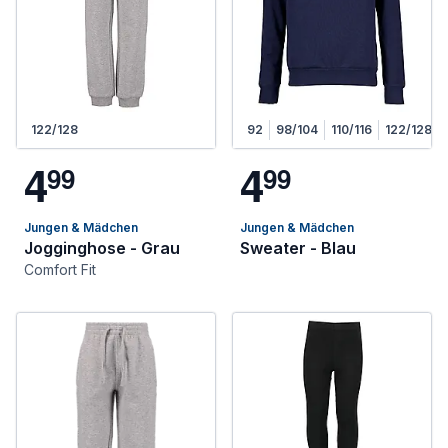
122/128
92
98/104
110/116
122/128
4
4
9
9
9
9
Jungen & Mädchen
Jungen & Mädchen
Jogginghose - Grau
Sweater - Blau
Comfort Fit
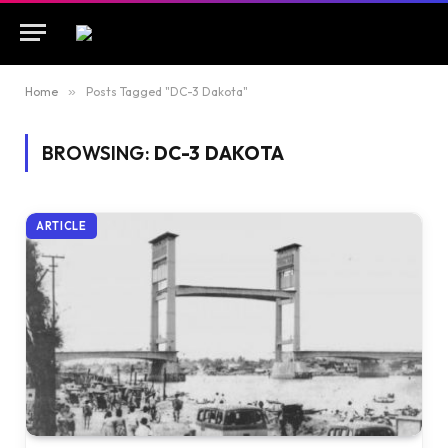
Home
»
Posts Tagged "DC-3 Dakota"
BROWSING:
DC-3 DAKOTA
ARTICLE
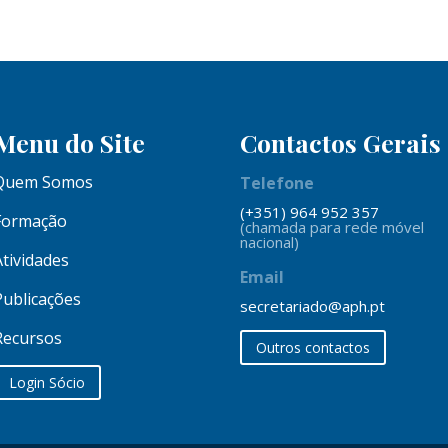
Menu do Site
Contactos Gerais
Quem Somos
Telefone
(+351) 964 952 357
Formação
(chamada para rede móvel
nacional)
Atividades
Email
Publicações
secretariado@aph.pt
Recursos
Outros contactos
Login Sócio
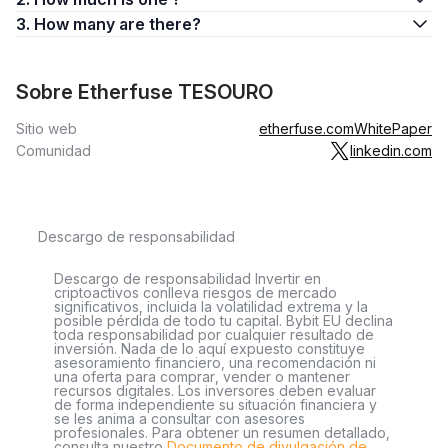
3. How many are there?
Sobre Etherfuse TESOURO
Sitio web
etherfuse.com
WhitePaper
Comunidad
linkedin.com
Descargo de responsabilidad
Descargo de responsabilidad Invertir en
criptoactivos conlleva riesgos de mercado
significativos, incluida la volatilidad extrema y la
posible pérdida de todo tu capital. Bybit EU declina
toda responsabilidad por cualquier resultado de
inversión. Nada de lo aquí expuesto constituye
asesoramiento financiero, una recomendación ni
una oferta para comprar, vender o mantener
recursos digitales. Los inversores deben evaluar
de forma independiente su situación financiera y
se les anima a consultar con asesores
profesionales. Para obtener un resumen detallado,
consulta nuestro
Documento de divulgación de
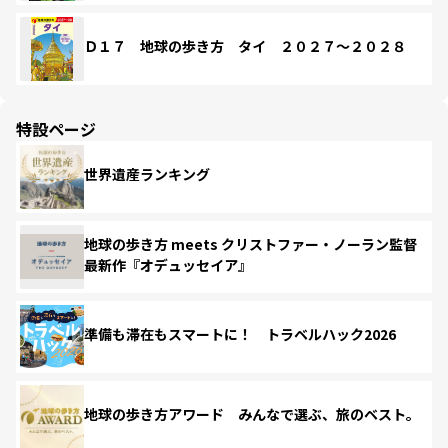
Ｄ１７ 地球の歩き方 タイ ２０２７～２０２８
特設ページ
世界遺産ランキング
地球の歩き方 meets クリストファー・ノーラン監督
最新作『オデュッセイア』
準備も滞在もスマートに！ トラベルハック2026
地球の歩き方アワード みんなで選ぶ、旅のベスト。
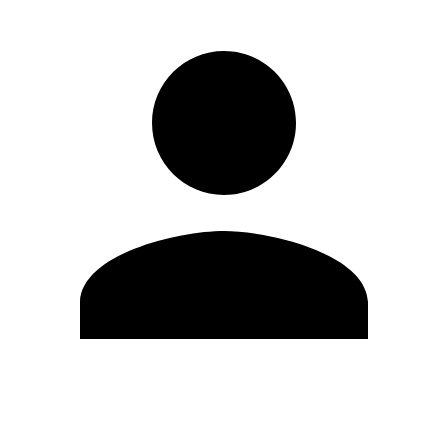
Editar Perfil
Mudar Senha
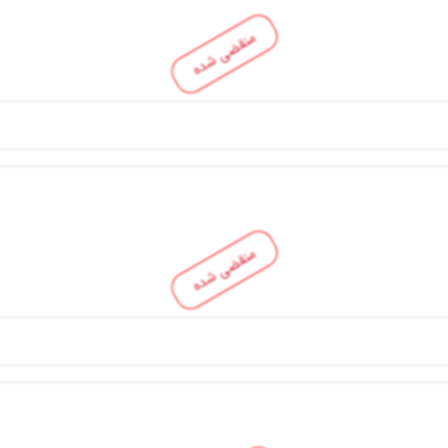
منقضی شده
منقضی شده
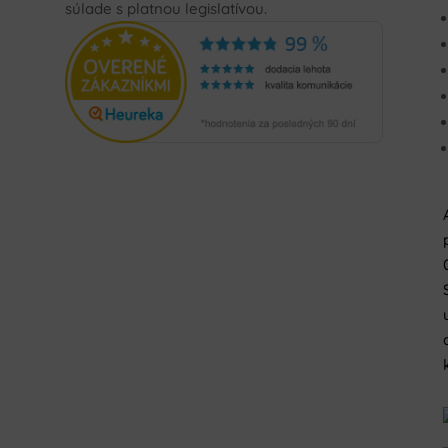
súlade s platnou legislatívou.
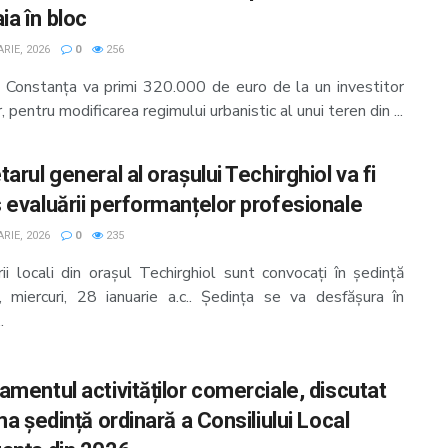
a în bloc
RIE, 2026
0
256
a Constanța va primi 320.000 de euro de la un investitor
r, pentru modificarea regimului urbanistic al unui teren din ...
arul general al orașului Techirghiol va fi
 evaluării performanțelor profesionale
RIE, 2026
0
235
rii locali din orașul Techirghiol sunt convocați în ședință
ă, miercuri, 28 ianuarie a.c.. Ședința se va desfășura în
.
amentul activităților comerciale, discutat
ma ședință ordinară a Consiliului Local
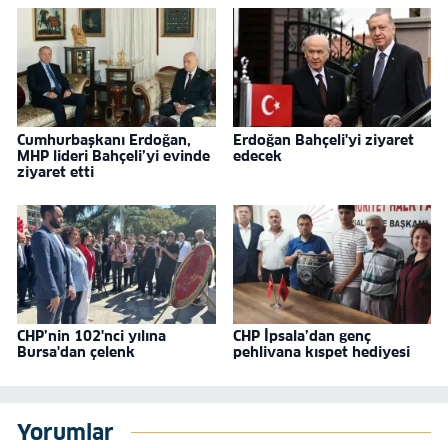
Cumhurbaşkanı Erdoğan,
Erdoğan Bahçeli'yi ziyaret
MHP lideri Bahçeli’yi evinde
edecek
ziyaret etti
CHP’nin 102'nci yılına
CHP İpsala’dan genç
Bursa'dan çelenk
pehlivana kıspet hediyesi
Yorumlar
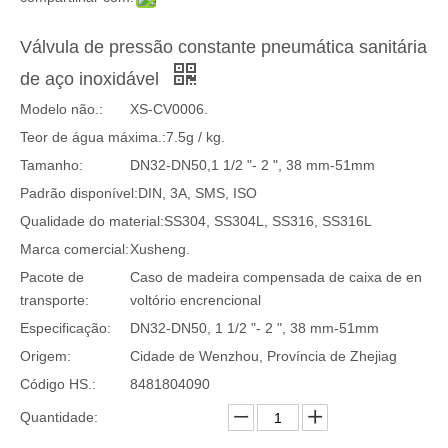
Válvula de pressão constante pneumática sanitária
de aço inoxidável
Modelo não.:
XS-CV0006.
Teor de água máxima.:
7.5g / kg.
Tamanho:
DN32-DN50,1 1/2 "- 2 ", 38 mm-51mm
Padrão disponível:
DIN, 3A, SMS, ISO
Qualidade do material:
SS304, SS304L, SS316, SS316L
Marca comercial:
Xusheng.
Pacote de
Caso de madeira compensada de caixa de en
transporte:
voltório encrencional
Especificação:
DN32-DN50, 1 1/2 "- 2 ", 38 mm-51mm
Origem:
Cidade de Wenzhou, Província de Zhejiag
Código HS.:
8481804090
Quantidade:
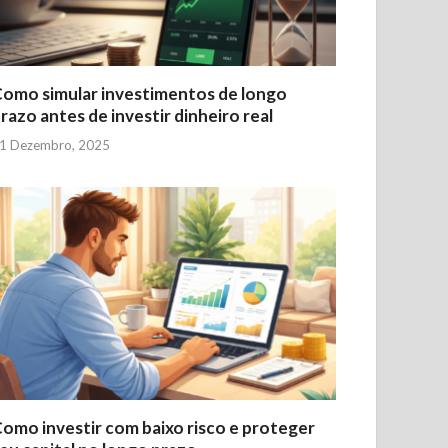
omo simular investimentos de longo
razo antes de investir dinheiro real
1 Dezembro, 2025
omo investir com baixo risco e proteger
★ ★ ★ ★ ★ ★ ★
▶ REQUIREMENT: For the data above, state how many of its lines contain the word "Techirghiol", giving no other text.

▶ SOLUTION: 2